Others believe the effect would be minuscule.
“IRA rollover activity is unlikely to be meaningfully changed should the proposed rule be implemented,” said Jessica Sclafani, associate director at research firm Cerulli Associates.
New money from IRA rollovers contributed $377 billion to overall IRA assets in 2014, according to Cerulli data. IRAs hold $7.4 trillion in assets, compared to the $6.8 trillion held in defined contribution plans, according to the Investment Company Institute.
“I don’t think [the rule] is going to have a huge impact,” Kirk Cassidy, president and CEO of Senior Planning Advisors, said. “I think it’d still make sense for most people [to roll over] given the opportunity.”
The lack of retirement income products currently offered in 401(k) plans creates a dynamic where participants can largely only tap into annuity-type products through the retail market.
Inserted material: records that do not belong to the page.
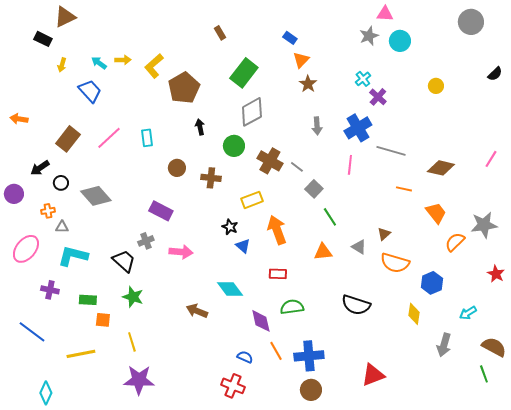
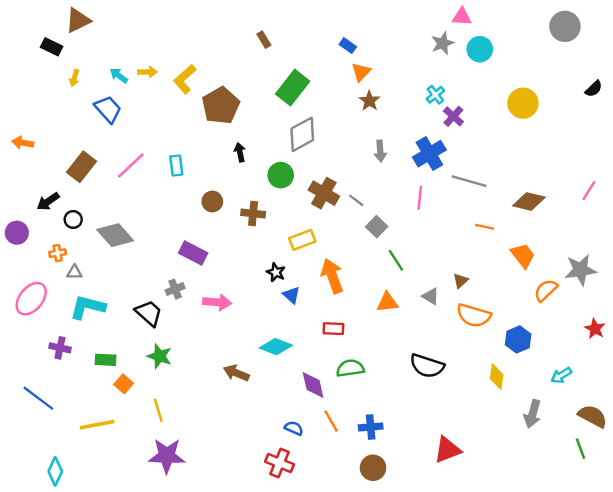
yellow circle: (436, 86) -> (523, 103), size x1.6
cyan diamond: (230, 289) -> (276, 347), turned -32
orange square: (103, 320) -> (124, 384), turned 35
blue cross: (309, 356) -> (371, 427), size x0.7

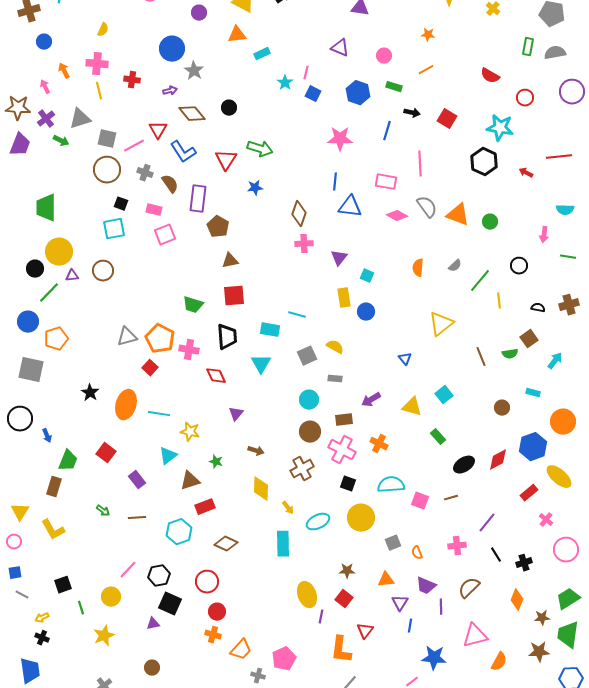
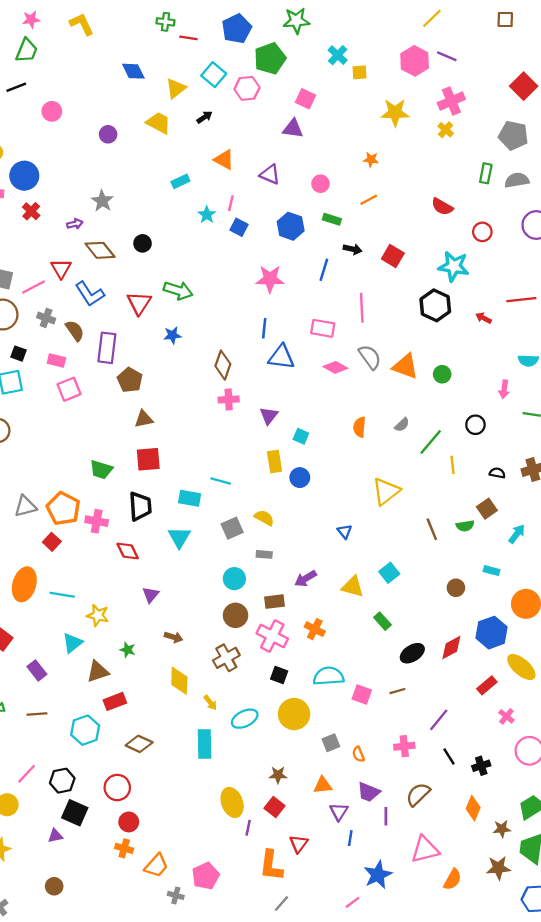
orange triangle: (237, 35) -> (224, 160), moved, turned 36
blue circle: (172, 49) -> (24, 176), moved
red cross: (132, 80) -> (31, 211), turned 35
blue star: (434, 658) -> (378, 875), turned -30

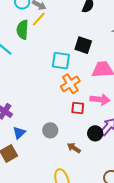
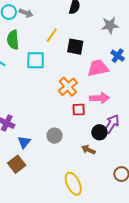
yellow line: (39, 19) -> (52, 35), moved
cyan square: (61, 61) -> (36, 60), moved
brown arrow: (74, 148) -> (88, 150), moved

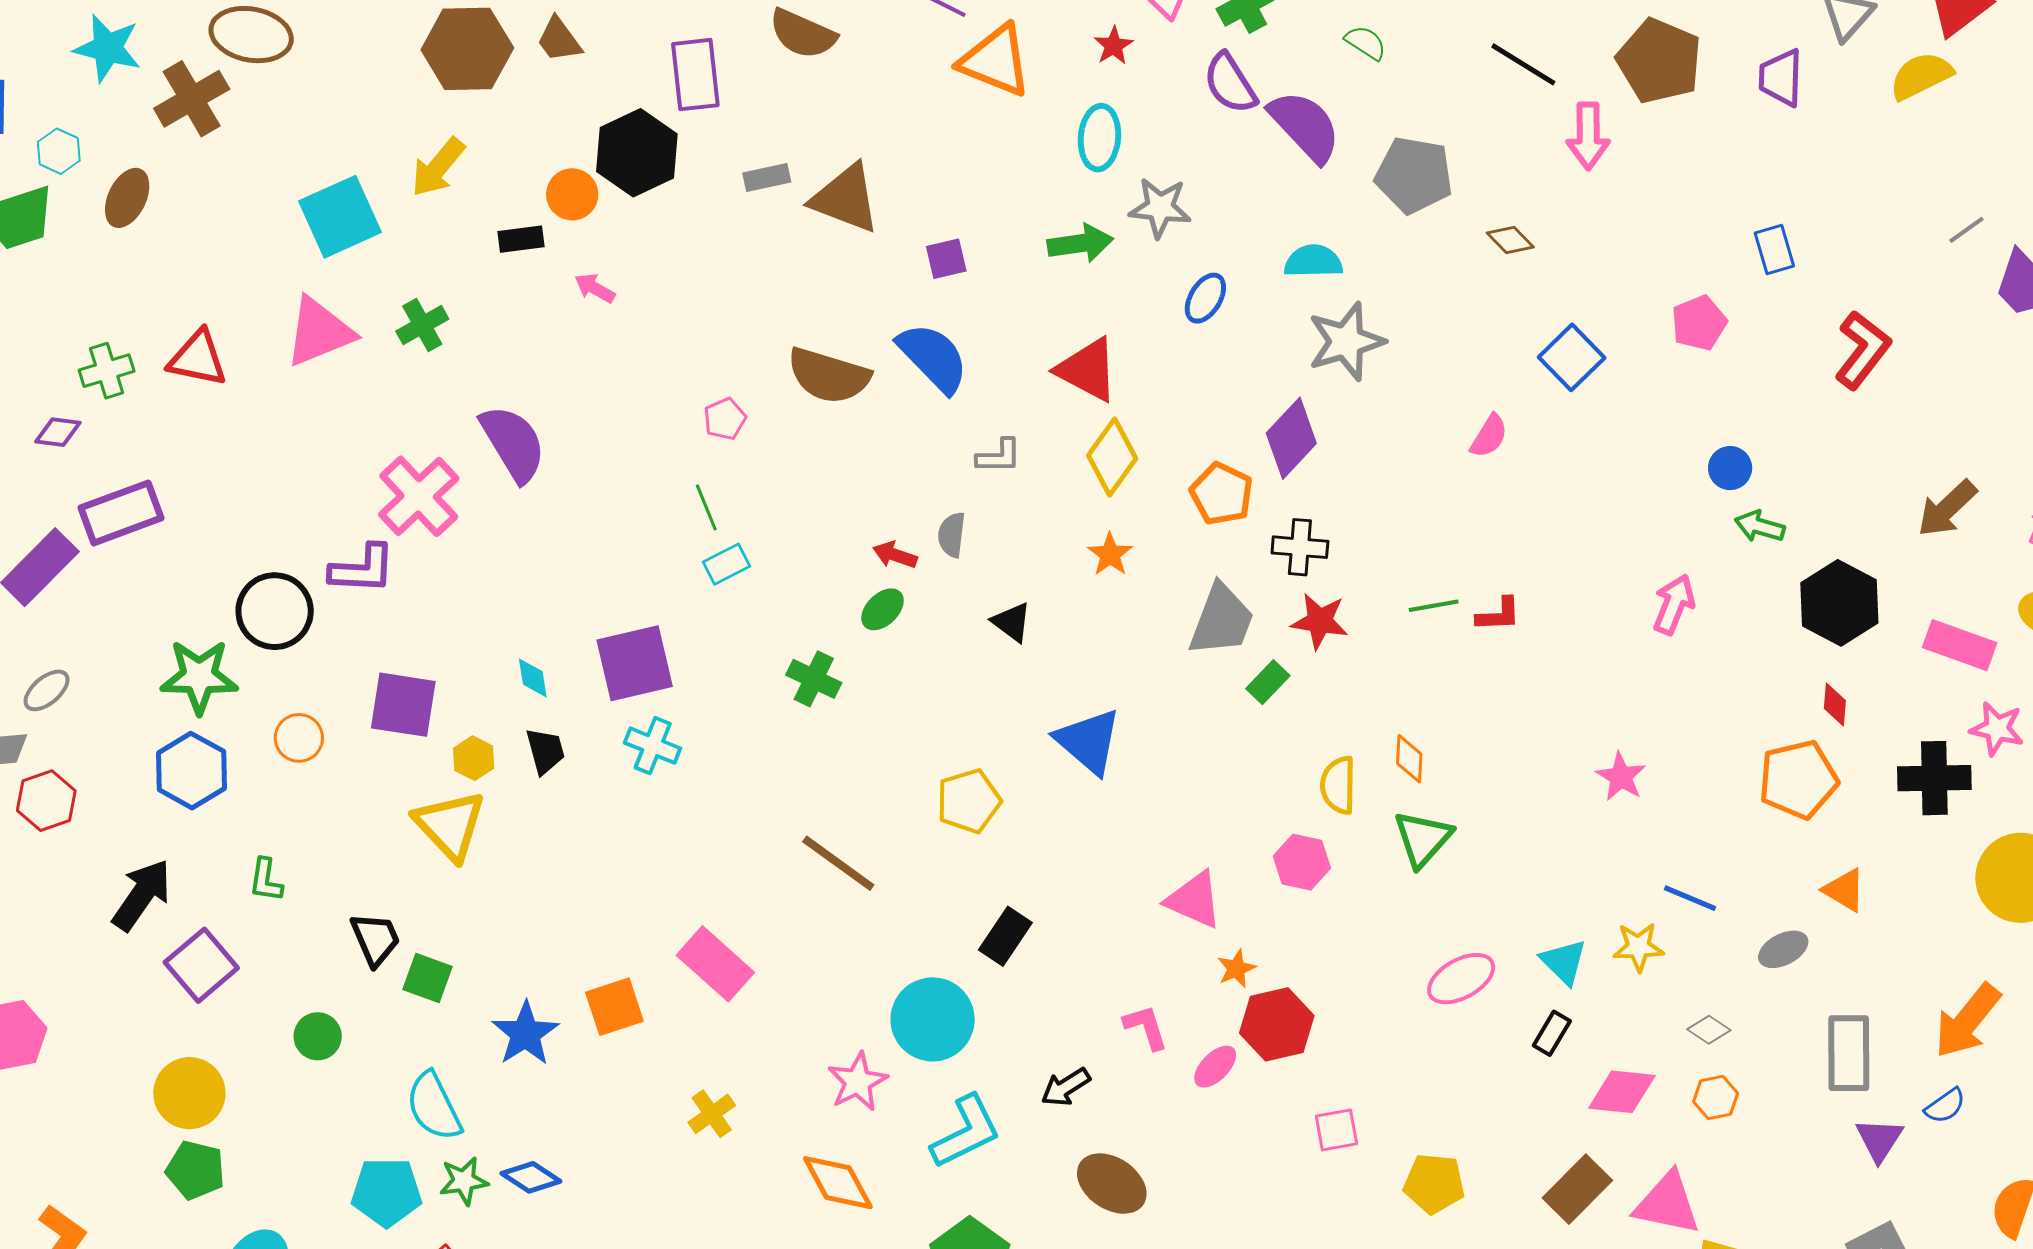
Only 8.5% of 401(k) plans offer lifetime income options to participants, according to the Plan Sponsor Council of America.
If investors want to use such a product, they won’t keep their money in the 401(k) market, some industry watchers say.
“I don’t see people staying in plan more,” said Barbara March, chief executive of BridgePoint Group, a financial services consultancy. “I agree that people will continue to flow out to alternative investments [such as annuities].”
Further, the fiduciary rule will likely force more transparency in annuity pricing, Ms. March said. That could make annuities more palatable in the retail market because the “perception of cost” is a major barrier to their adoption, she said.
The inability for most 401(k) plans to offer flexible or ad hoc withdrawals to participants also makes IRA rollovers attractive for investors, according to a new Cerulli report, which claims IRA rollovers wouldn’t be meaningfully impacted in the near term if the proposed DOL rule were implemented. An ad hoc withdrawal refers to a one-time distribution that’s separate from the regular monthly distributions a participant may be receiving from the 401(k) plan in retirement.
“As participants get older and there’s a greater likelihood of a health scare, they need to be able to access these funds,” Ms. Sclafani said. “And if they’re still in a DC plan, the chances they have that flexibility for a partial withdrawal is not very common.”
According to Vanguard Group’s How America Saves 2015 report, around 10% of defined contribution plans offer an ad hoc partial distribution.
“The plan document always rules on that. A plan sponsor can write withdrawal rules however they want to as long as they don’t conflict with ERISA,” according to Robert E. Pike, president and chief executive at Stratford Advisors.
There could also be an inability on the part of the plan’s record keeper to accommodate partial withdrawals, he added.
Of course, there are those who expect a major shake-up in the way broker-dealers do business with IRAs, which could in turn curb rollovers. The DOL rule would only allow variable forms of compensation — such as commissions, revenue sharing and 12b-1 fees — to be paid to brokers if brokers adhere to what is called the “best interest contract exemption.” That’s basically a contract between firms, their representatives and the investor that commits them to providing advice that is in the investor’s best interest.
The Securities Industry and Financial Markets Association estimates total start-up costs of $4.7 billion and ongoing annual costs of $1.1 billion for large and medium firms to comply with the rule.
“I think some of the need to comply may reduce the number of advisers a little bit,” Ms. March said. “But there will still be plenty of advisers who’d like to take those IRA accounts.”
Aside from retirement plan specialists, IRAs are advisers’ “bread and butter,” so they will figure out a way to adapt and continue working in that market, she added.